--- Your task ---
Rewrite the text lines of all the entries below as a single numbered list, omitting any blank lines and leaving out the pictures.

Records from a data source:

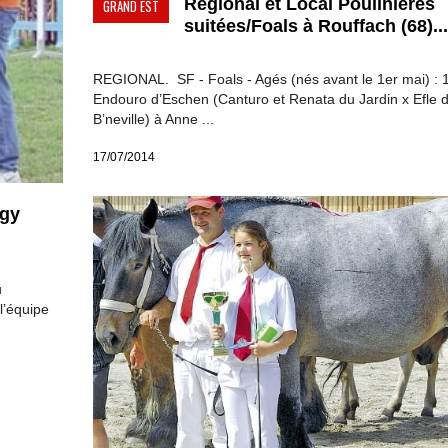
Régional et Local Poulinières
GRAND EST
suitées/Foals à Rouffach (68)...
REGIONAL. SF - Foals - Agés (nés avant le 1er mai) : 1
Endouro d’Eschen (Canturo et Renata du Jardin x Efle 
B’neville) à Anne ...
17/07/2014
lgy
u
l’équipe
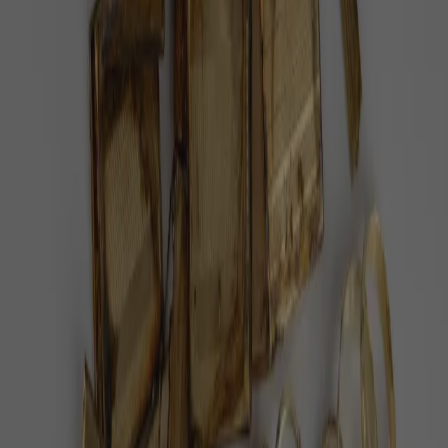
Doporučujeme
Po 38 letech v cirkusu je volná. Slonice
Julie dostala 400 hektarů
V portugalském Alenteju vznikla první velká sloní
rezervace v Evropě a Julie je její první obyvatelkou,
informoval web Euronews.
Pět minut dechu denně zlepší náladu víc
než meditace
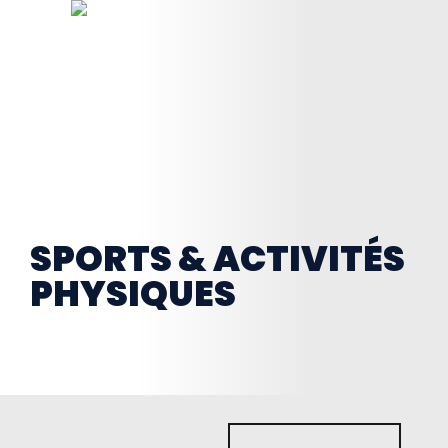
SPORTS & ACTIVITÉS
PHYSIQUES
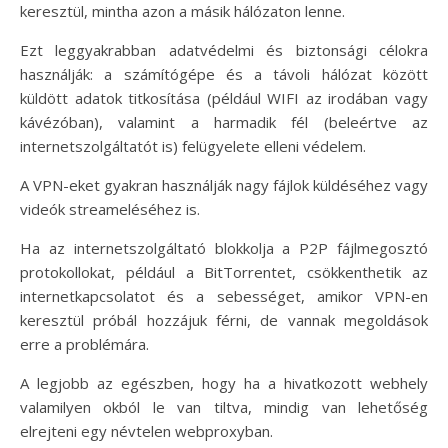
keresztül, mintha azon a másik hálózaton lenne.
Ezt leggyakrabban adatvédelmi és biztonsági célokra
használják: a számítógépe és a távoli hálózat között
küldött adatok titkosítása (például WIFI az irodában vagy
kávézóban), valamint a harmadik fél (beleértve az
internetszolgáltatót is) felügyelete elleni védelem.
A VPN-eket gyakran használják nagy fájlok küldéséhez vagy
videók streameléséhez is.
Ha az internetszolgáltató blokkolja a P2P fájlmegosztó
protokollokat, például a BitTorrentet, csökkenthetik az
internetkapcsolatot és a sebességet, amikor VPN-en
keresztül próbál hozzájuk férni, de vannak megoldások
erre a problémára.
A legjobb az egészben, hogy ha a hivatkozott webhely
valamilyen okból le van tiltva, mindig van lehetőség
elrejteni egy névtelen webproxyban.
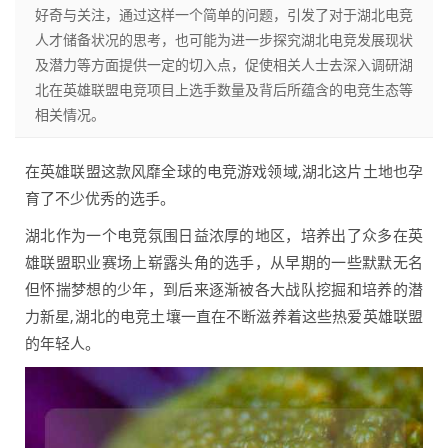
好奇与关注，通过这样一个简单的问题，引发了对于湖北电竞
人才储备状况的思考，也可能为进一步探究湖北电竞发展现状
及潜力等方面提供一定的切入点，促使相关人士去深入调研湖
北在英雄联盟电竞项目上选手数量及背后所蕴含的电竞生态等
相关情况。
在英雄联盟这款风靡全球的电竞游戏领域,湖北这片土地也孕
育了不少优秀的选手。
湖北作为一个电竞氛围日益浓厚的地区，培养出了众多在英
雄联盟职业赛场上崭露头角的选手，从早期的一些默默无名
但怀揣梦想的少年，到后来逐渐被各大战队挖掘和培养的潜
力新星,湖北的电竞土壤一直在不断滋养着这些热爱英雄联盟
的年轻人。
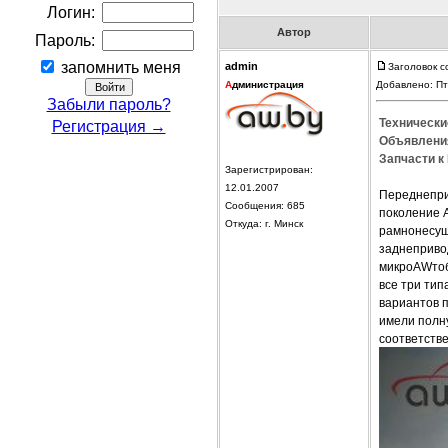
Логин:
Автор
Пароль:
запомнить меня
admin
Заголовок с
А
дминистрация
Добавлено: Пт
Забыли пароль?
Технические
Регистрация →
Объявления 
Запчасти к 
Зарегистрирован:
12.01.2007
Переднепри
Сообщения: 685
поколение A
Откуда: г. Минск
рамнонесущ
заднепривод
микроAWтобу
все три тип
вариантов 
имели полну
соответстве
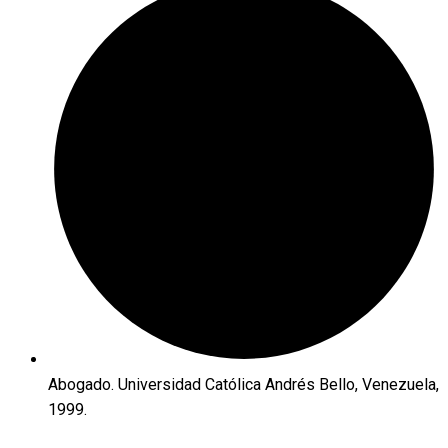
Abogado. Universidad Católica Andrés Bello, Venezuela,
1999.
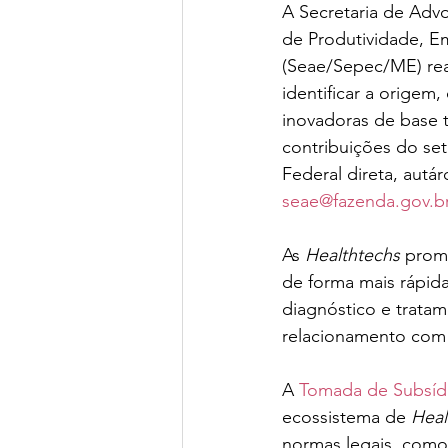
A Secretaria de Advo
de Produtividade, E
(Seae/Sepec/ME) real
identificar a origem
inovadoras de base t
contribuições do set
Federal direta, autár
seae@fazenda.gov.b
As 
Healthtechs
 prom
de forma mais rápida
diagnóstico e trata
relacionamento com 
A 
Tomada de Subsídi
ecossistema de 
Heal
normas legais, como l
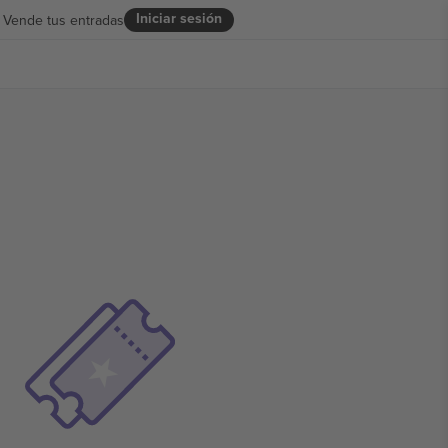
Iniciar sesión
Vende tus entradas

--- Solution to the problem ---
1. Régional et Local Poulinières
2. GRAND EST
3. suitées/Foals à Rouffach (68)...
4. REGIONAL. SF - Foals - Agés (nés avant le 1er mai) : 1
5. Endouro d’Eschen (Canturo et Renata du Jardin x Efle 
6. B’neville) à Anne ...
7. 17/07/2014
8. lgy
9. u
10. l’équipe
11. Doporučujeme
12. Po 38 letech v cirkusu je volná. Slonice
13. Julie dostala 400 hektarů
14. V portugalském Alenteju vznikla první velká sloní
15. rezervace v Evropě a Julie je její první obyvatelkou,
16. informoval web Euronews.
17. Pět minut dechu denně zlepší náladu víc
18. než meditace
19. SPORTS & ACTIVITÉS
20. PHYSIQUES
21. keresztül, mintha azon a másik hálózaton lenne.
22. Ezt leggyakrabban adatvédelmi és biztonsági célokra
23. használják: a számítógépe és a távoli hálózat között
24. küldött adatok titkosítása (például WIFI az irodában vagy
25. kávézóban), valamint a harmadik fél (beleértve az
26. internetszolgáltatót is) felügyelete elleni védelem.
27. A VPN-eket gyakran használják nagy fájlok küldéséhez vagy
28. videók streameléséhez is.
29. Ha az internetszolgáltató blokkolja a P2P fájlmegosztó
30. protokollokat, például a BitTorrentet, csökkenthetik az
31. internetkapcsolatot és a sebességet, amikor VPN-en
32. keresztül próbál hozzájuk férni, de vannak megoldások
33. erre a problémára.
34. A legjobb az egészben, hogy ha a hivatkozott webhely
35. valamilyen okból le van tiltva, mindig van lehetőség
36. elrejteni egy névtelen webproxyban.
37. 好奇与关注，通过这样一个简单的问题，引发了对于湖北电竞
38. 人才储备状况的思考，也可能为进一步探究湖北电竞发展现状
39. 及潜力等方面提供一定的切入点，促使相关人士去深入调研湖
40. 北在英雄联盟电竞项目上选手数量及背后所蕴含的电竞生态等
41. 相关情况。
42. 在英雄联盟这款风靡全球的电竞游戏领域,湖北这片土地也孕
43. 育了不少优秀的选手。
44. 湖北作为一个电竞氛围日益浓厚的地区，培养出了众多在英
45. 雄联盟职业赛场上崭露头角的选手，从早期的一些默默无名
46. 但怀揣梦想的少年，到后来逐渐被各大战队挖掘和培养的潜
47. 力新星,湖北的电竞土壤一直在不断滋养着这些热爱英雄联盟
48. 的年轻人。
49. Логин:
50. Автор
51. Пароль:
52. запомнить меня
53. admin
54. Заголовок с
55. А
56. дминистрация
57. Добавлено: Пт
58. Забыли пароль?
59. Технические
60. Регистрация →
61. Объявления 
62. Запчасти к 
63. Зарегистрирован:
64. 12.01.2007
65. Переднепри
66. Сообщения: 685
67. поколение A
68. Откуда: г. Минск
69. рамнонесущ
70. заднепривод
71. микроAWтобу
72. все три тип
73. вариантов 
74. имели полну
75. соответстве
76. Abogado. Universidad Católica Andrés Bello, Venezuela,
77. 1999.
78. A Secretaria de Advo
79. de Produtividade, E
80. (Seae/Sepec/ME) real
81. identificar a origem
82. inovadoras de base t
83. contribuições do set
84. Federal direta, autár
85. seae@fazenda.gov.b
86. As 
87. Healthtechs
88.  prom
89. de forma mais rápida
90. diagnóstico e trata
91. relacionamento com 
92. A 
93. Tomada de Subsídi
94. ecossistema de 
95. Heal
96. normas legais, como l
97. Iniciar sesión
98. Vende tus entradas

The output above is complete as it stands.